Stored items
%%
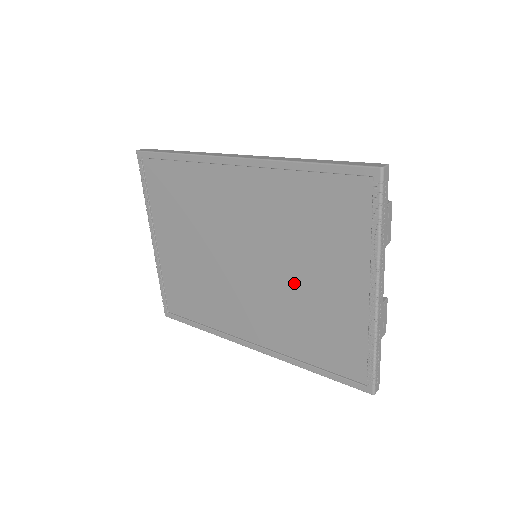
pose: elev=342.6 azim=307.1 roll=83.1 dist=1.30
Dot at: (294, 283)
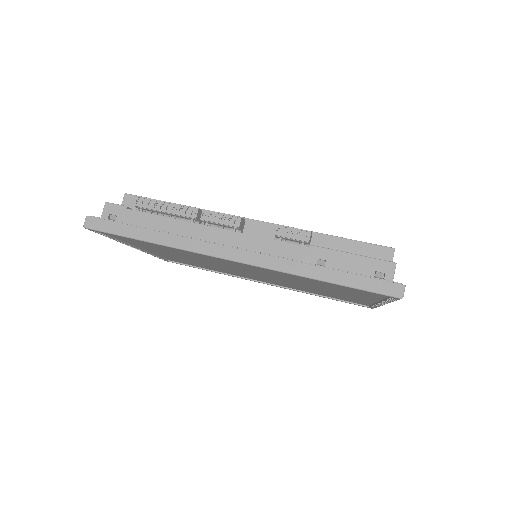
Dot at: (306, 286)
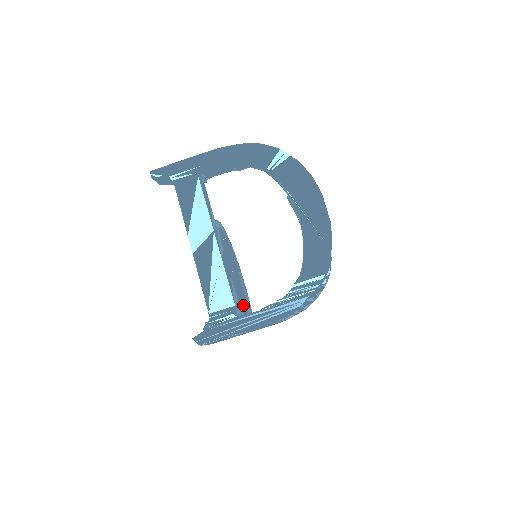
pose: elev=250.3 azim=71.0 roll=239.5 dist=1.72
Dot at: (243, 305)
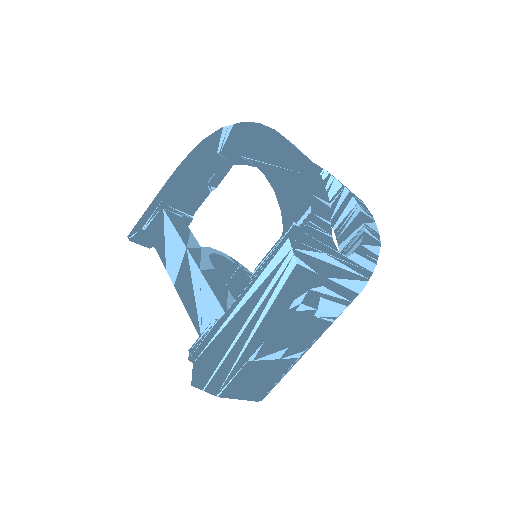
Dot at: occluded
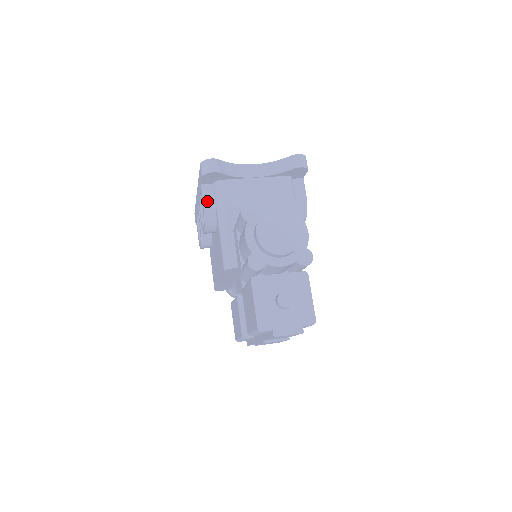
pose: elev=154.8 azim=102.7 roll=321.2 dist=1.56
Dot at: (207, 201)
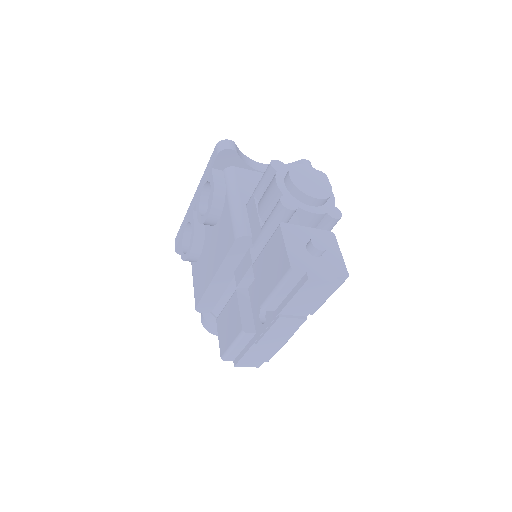
Dot at: (217, 182)
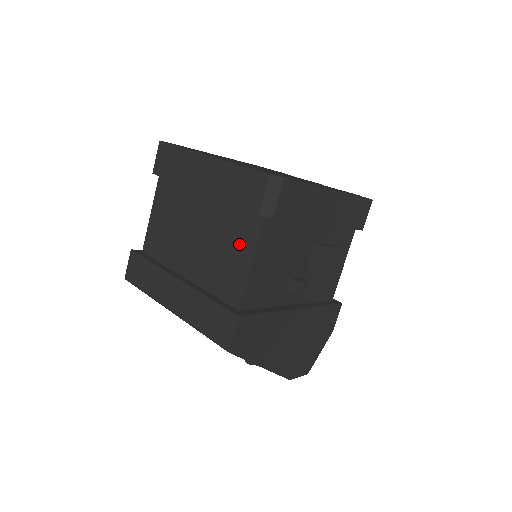
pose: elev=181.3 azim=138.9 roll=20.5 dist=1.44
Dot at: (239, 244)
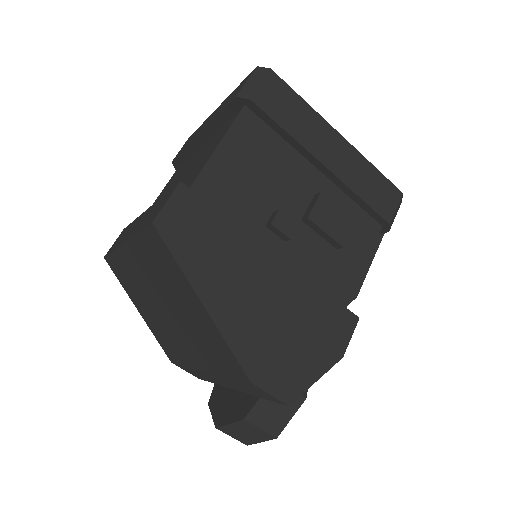
Dot at: (214, 144)
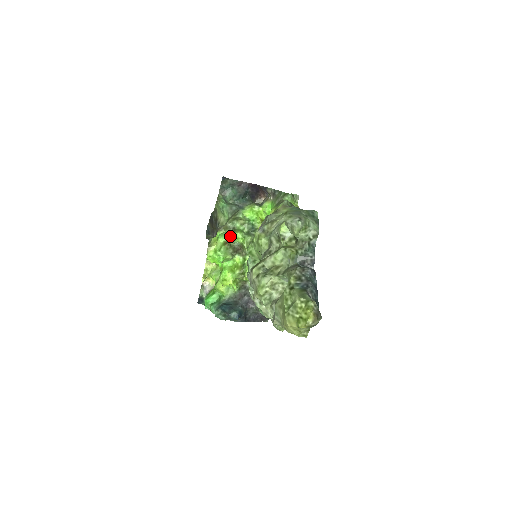
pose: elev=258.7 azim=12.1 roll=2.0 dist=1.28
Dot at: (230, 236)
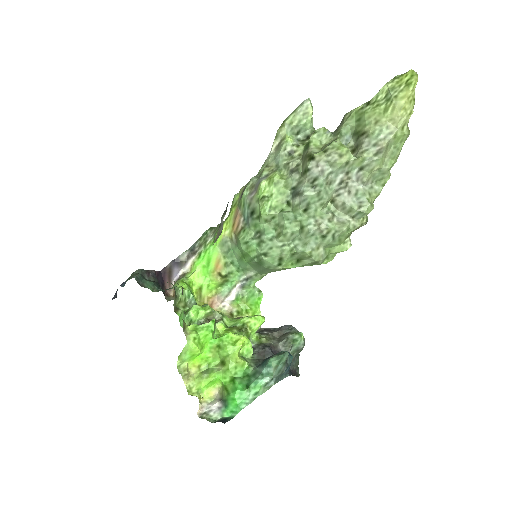
Dot at: (187, 318)
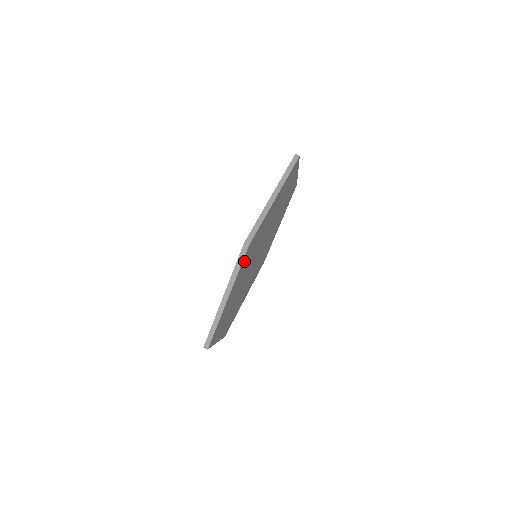
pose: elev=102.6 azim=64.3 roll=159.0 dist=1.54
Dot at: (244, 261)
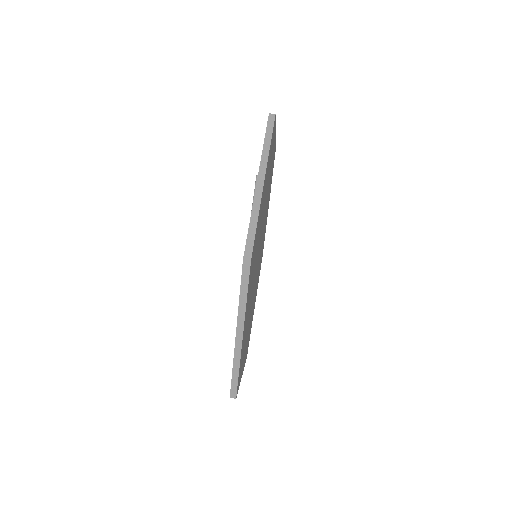
Dot at: (249, 280)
%%
Objective: Reproduce every text line of all the entries above, word for word and in the same order. Leave out the pictures.

Response below:
pose: elev=342.6 azim=307.1 roll=83.1 dist=1.30
Dot at: (294, 283)
Dot at: (306, 286)
pose: elev=250.3 azim=71.0 roll=239.5 dist=1.72
Dot at: (243, 305)
Dot at: occluded
pose: elev=154.8 azim=102.7 roll=321.2 dist=1.56
Dot at: (207, 201)
Dot at: (217, 182)
pose: elev=181.3 azim=138.9 roll=20.5 dist=1.44
Dot at: (239, 244)
Dot at: (214, 144)
pose: elev=258.7 azim=12.1 roll=2.0 dist=1.28
Dot at: (230, 236)
Dot at: (187, 318)
pose: elev=102.6 azim=64.3 roll=159.0 dist=1.54
Dot at: (244, 261)
Dot at: (249, 280)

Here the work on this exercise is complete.